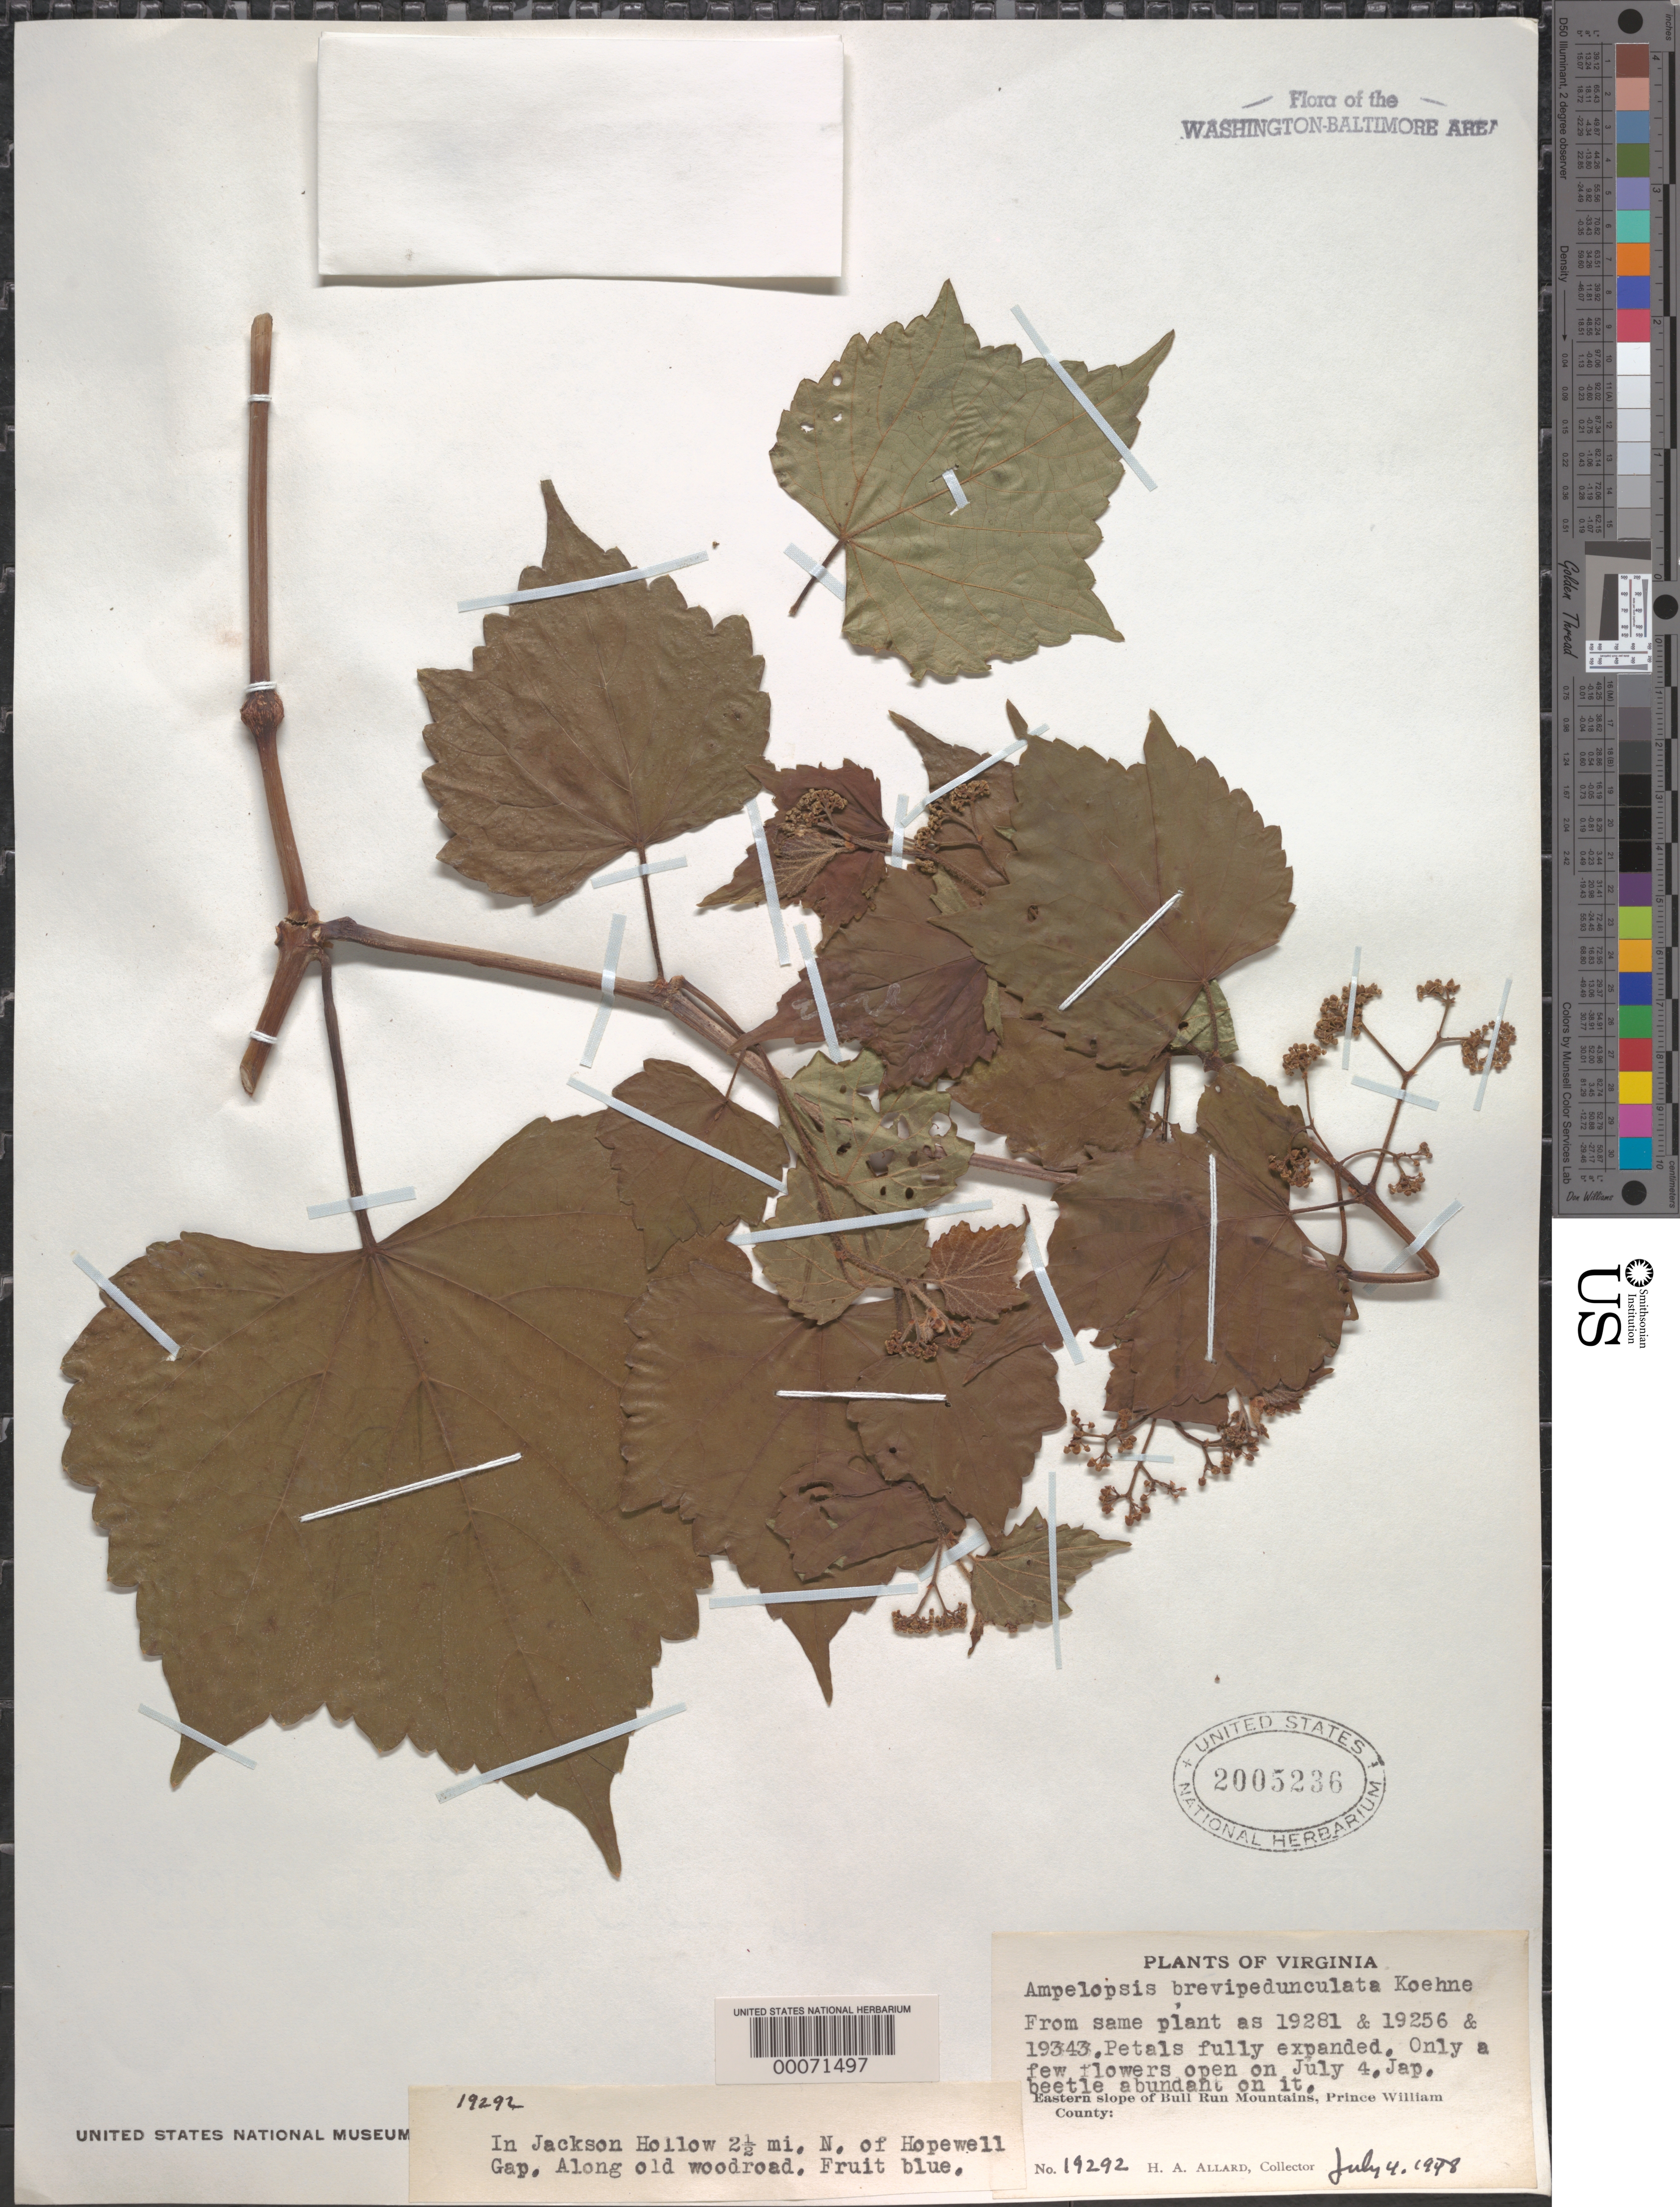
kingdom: Plantae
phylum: Tracheophyta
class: Magnoliopsida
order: Vitales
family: Vitaceae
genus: Ampelopsis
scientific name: Ampelopsis brevipedunculata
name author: (Maxim.) Trautv.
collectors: H. A. Allard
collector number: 19292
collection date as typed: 04 Jul 1948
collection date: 1948-07-04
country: United States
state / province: Virginia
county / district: Prince William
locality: Jackson Hollow, north of Hopewell Gap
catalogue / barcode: US 2005236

----

[Short problem]:
Rewrite the records with "locality" changed to "site" and nothing else altered. Leave out the pictures.

[Task output]:
kingdom: Plantae
phylum: Tracheophyta
class: Magnoliopsida
order: Vitales
family: Vitaceae
genus: Ampelopsis
scientific name: Ampelopsis brevipedunculata
name author: (Maxim.) Trautv.
collectors: H. A. Allard
collector number: 19292
collection date as typed: 04 Jul 1948
collection date: 1948-07-04
country: United States
state / province: Virginia
county / district: Prince William
site: Jackson Hollow, north of Hopewell Gap
catalogue / barcode: US 2005236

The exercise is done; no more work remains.